I slid my gaze from her to Gyver, offering my next words to both of them. “My life is none of your business. Leave me alone.”

And then I walked away.

Gyver followed. Hil did not. Even if she’d wanted to, her pride would never let her chase me in front of the other cheerleaders.

“Mi.” His voice was soft but condemning. “You don’t mean that. Don’t be an idiot; think about what you’re doing.”

I’m letting go!
I cried inside.
And you make that too hard
. “Just leave me alone. Please. I just want you to leave me alone,” I whispered.

His face transformed into a stony fury I’d never seen before. “Fine. I’m done, Mia. Done. You’re not who I thought you were.” I watched him walk away from me, then turned and stumbled in the opposite direction.

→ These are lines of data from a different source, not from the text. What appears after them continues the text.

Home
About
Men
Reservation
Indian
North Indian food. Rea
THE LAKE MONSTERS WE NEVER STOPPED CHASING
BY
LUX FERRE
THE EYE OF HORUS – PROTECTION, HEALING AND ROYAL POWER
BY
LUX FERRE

I entered the first door I came to: the gym. Something about my face stopped Ryan in mid-drill. He froze with his hand extended toward the baseline, then stood and jogged to me. “You okay?” he asked, ignoring his coach’s whistle and calls.

I constructed a smile from the scraps of my self-preservation. “I missed you.”

“That’s all? Nothing’s wrong? ’Cause Coach’ll have my ass if I don’t get back to practice.”

“Can I have your keys? I don’t want to wait. My parents are out to dinner with the Russos. Have someone drop you after practice; we’ll have the house to ourselves. No interruptions today, I promise.” My manic sentences without breathing were more crazed than sexy, but I couldn’t pause. If I did, I’d think about what Gyver’d said. What I’d said … “How long till practice is over?”

Ryan inhaled. “Maybe I’ll fake an injury and come with you now.”

I laughed, but Coach Burne didn’t. “Winters! If you don’t
stop flirting and get back to work, your ass won’t leave the bench till basketball season. Now, five extra.”

Ryan grinned. “I’ll do ten extra, but I’ve got to get my keys out of my gym bag first.”